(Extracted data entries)
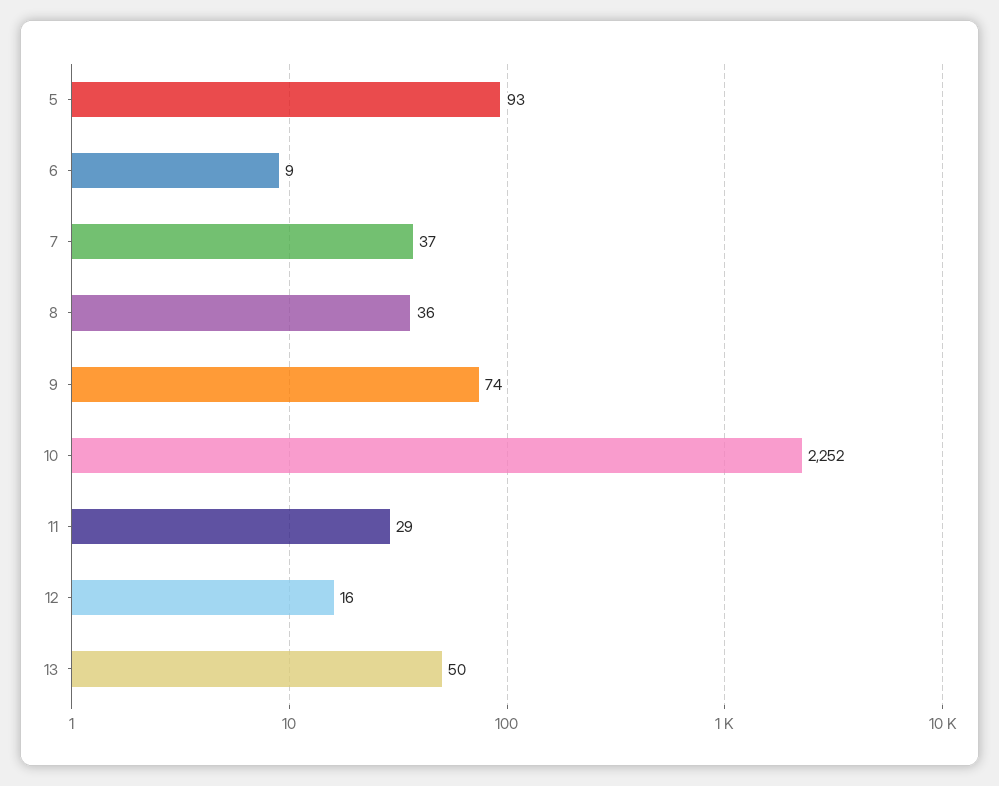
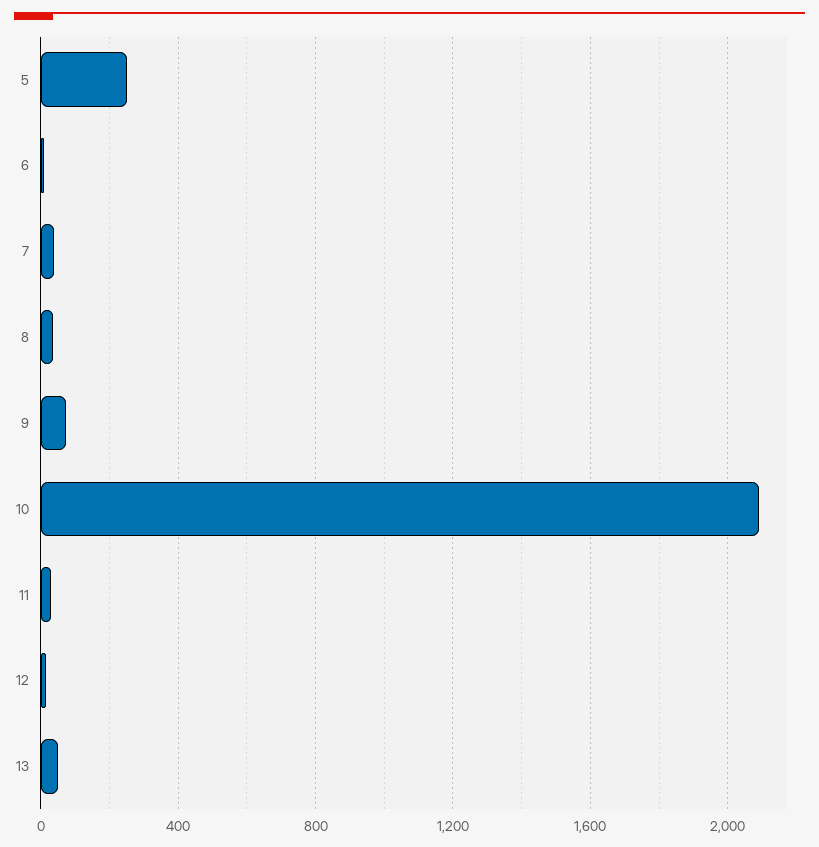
5: 93 -> 250
10: 2252 -> 2100

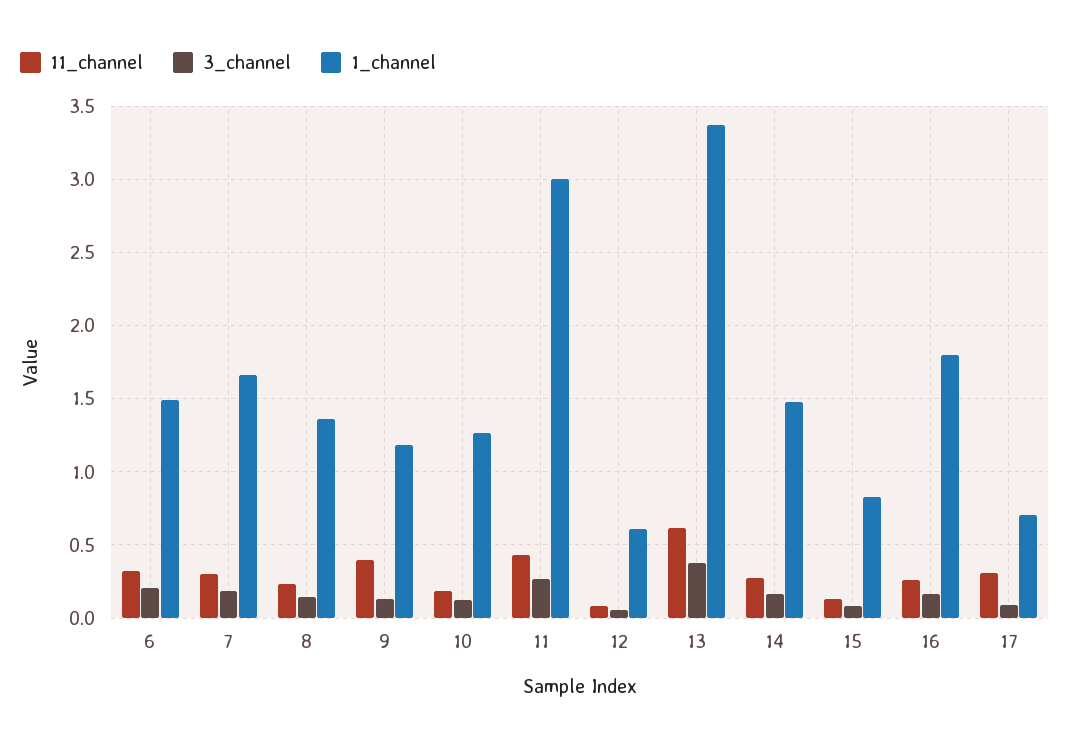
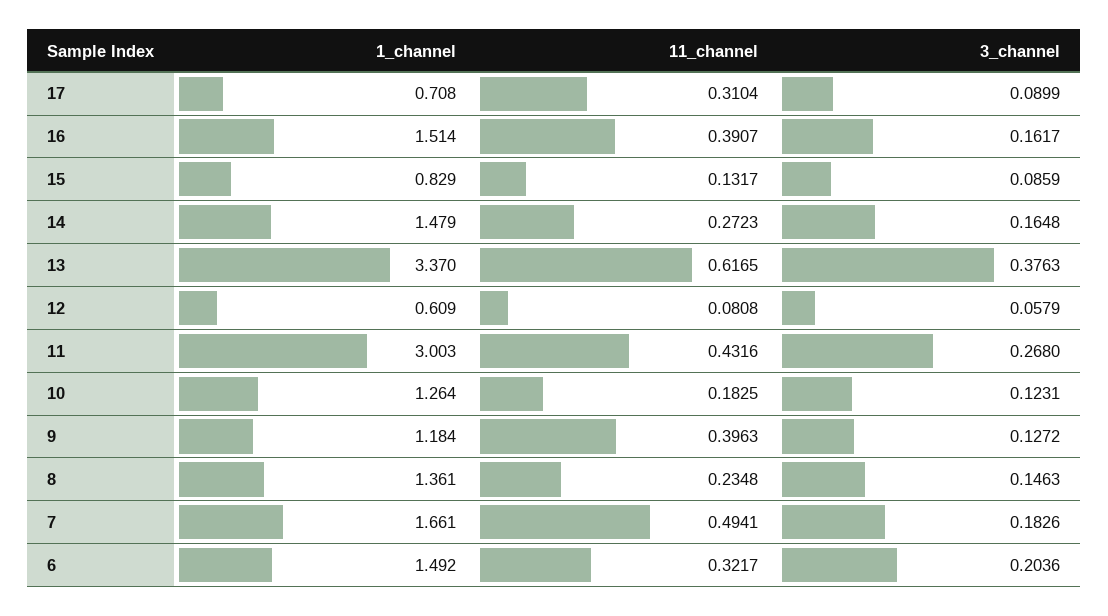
11_channel, 7: 0.3 -> 0.4941
11_channel, 16: 0.25 -> 0.3907
1_channel, 16: 1.8 -> 1.514

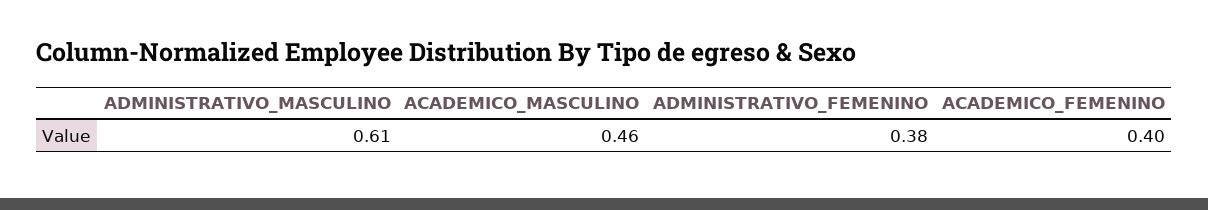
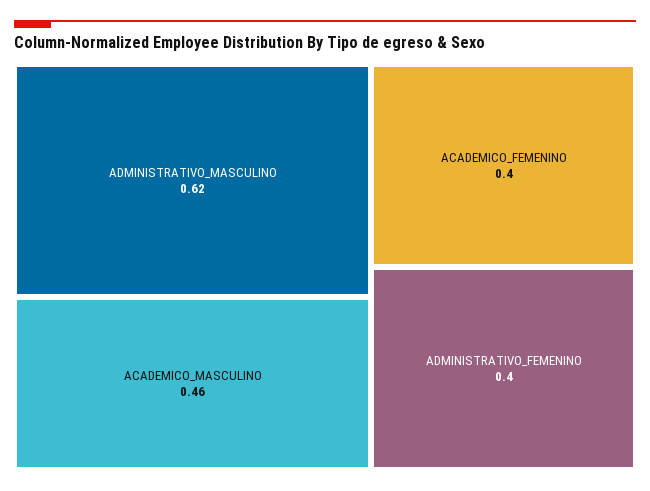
ADMINISTRATIVO_MASCULINO: 0.61 -> 0.62
ADMINISTRATIVO_FEMENINO: 0.38 -> 0.4

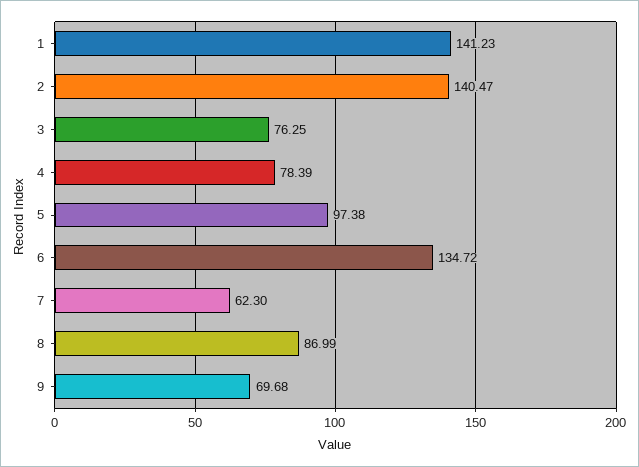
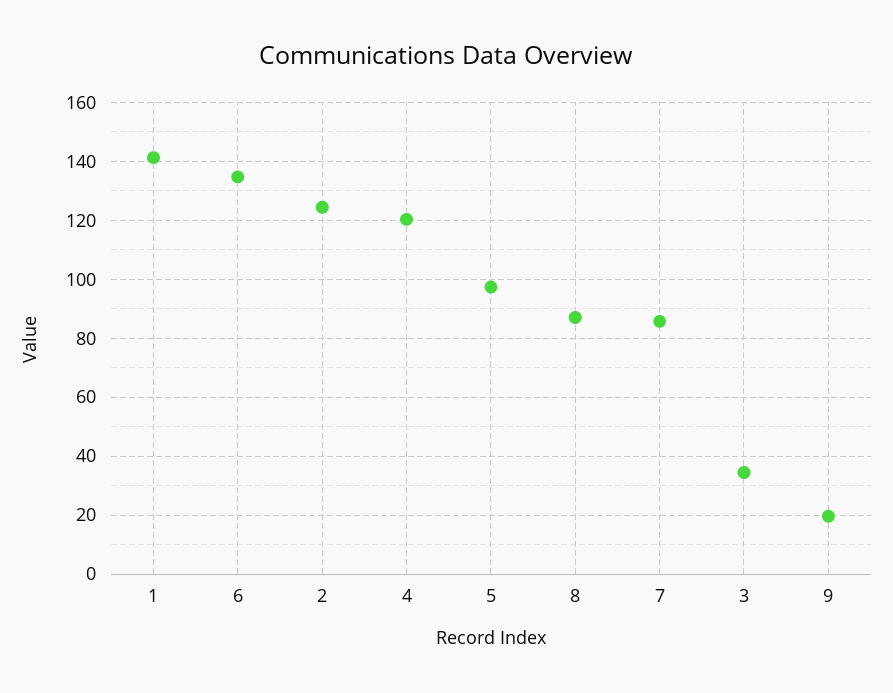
2: 140.47 -> 125
3: 76.25 -> 35
4: 78.39 -> 120
7: 62.3 -> 85
9: 69.68 -> 20

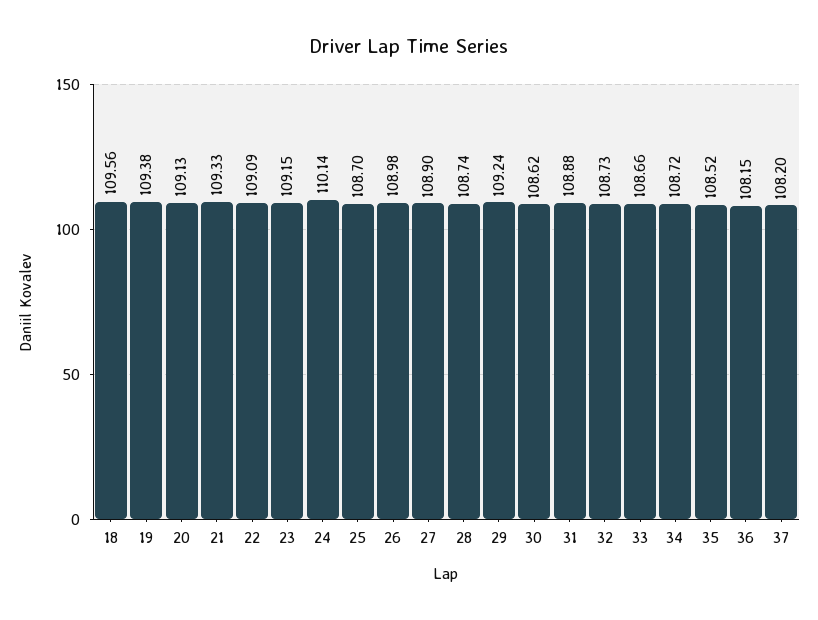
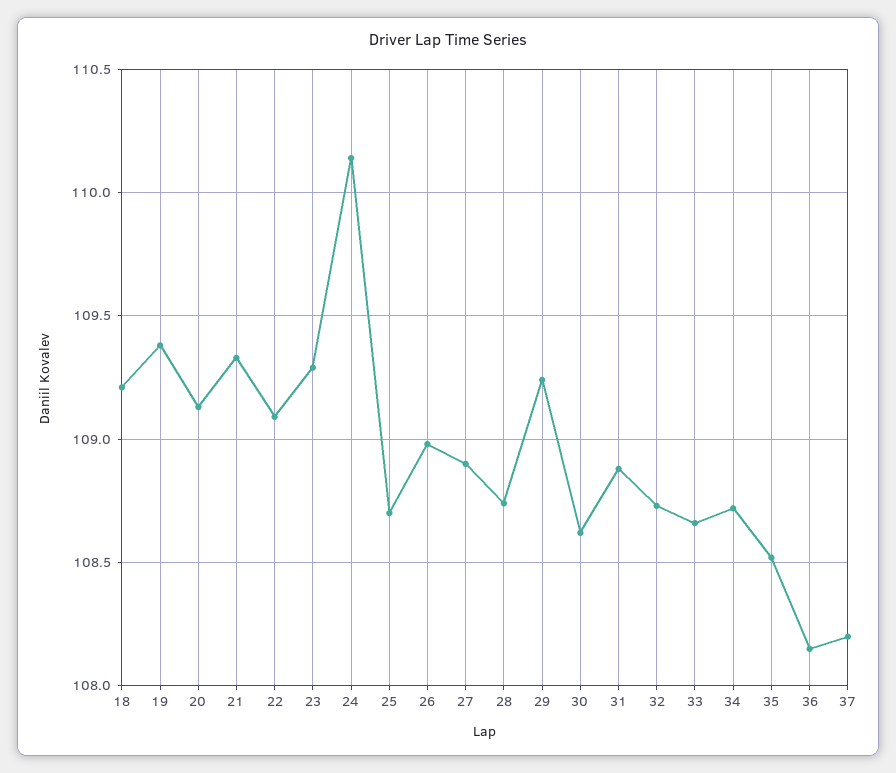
18: 109.56 -> 109.2
23: 109.15 -> 109.3

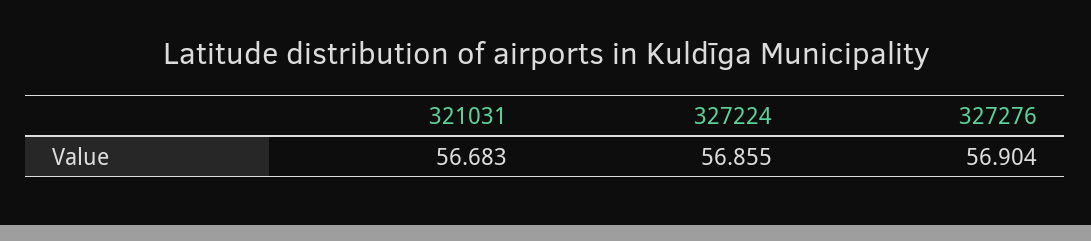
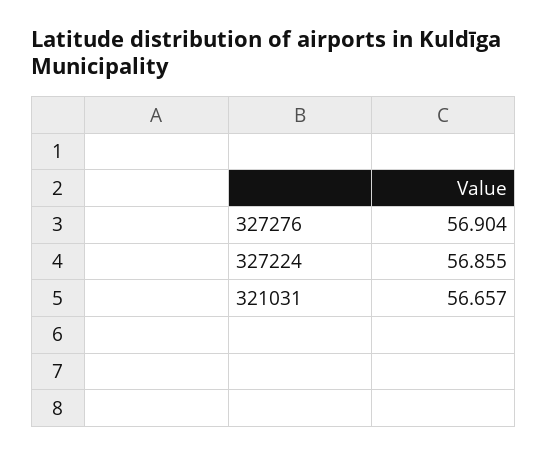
321031: 56.683 -> 56.657

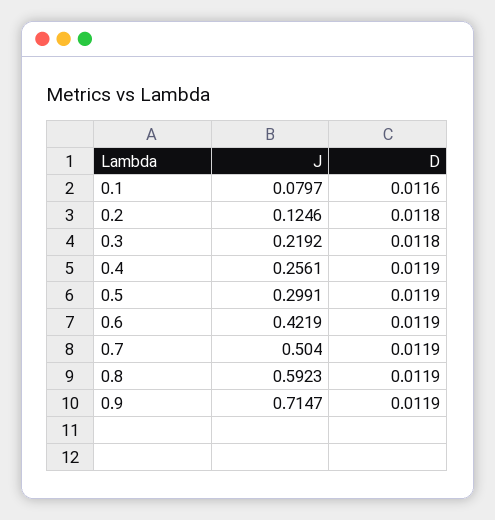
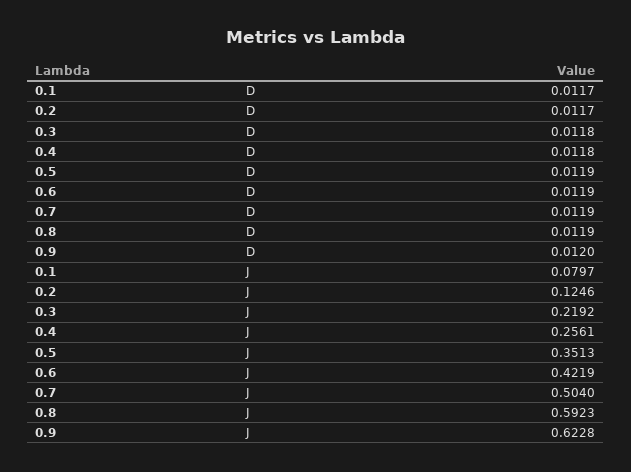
D, 0.1: 0.0116 -> 0.0117
D, 0.2: 0.0118 -> 0.0117
D, 0.4: 0.0119 -> 0.0118
J, 0.5: 0.2991 -> 0.3513
J, 0.9: 0.7147 -> 0.6228
D, 0.9: 0.0119 -> 0.012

> [Task statement]:
Restate every line of the data above word for word, with the images removed.

> [Solved problem]:
5: 93 -> 250
10: 2252 -> 2100

11_channel, 7: 0.3 -> 0.4941
11_channel, 16: 0.25 -> 0.3907
1_channel, 16: 1.8 -> 1.514

ADMINISTRATIVO_MASCULINO: 0.61 -> 0.62
ADMINISTRATIVO_FEMENINO: 0.38 -> 0.4

2: 140.47 -> 125
3: 76.25 -> 35
4: 78.39 -> 120
7: 62.3 -> 85
9: 69.68 -> 20

18: 109.56 -> 109.2
23: 109.15 -> 109.3

321031: 56.683 -> 56.657

D, 0.1: 0.0116 -> 0.0117
D, 0.2: 0.0118 -> 0.0117
D, 0.4: 0.0119 -> 0.0118
J, 0.5: 0.2991 -> 0.3513
J, 0.9: 0.7147 -> 0.6228
D, 0.9: 0.0119 -> 0.012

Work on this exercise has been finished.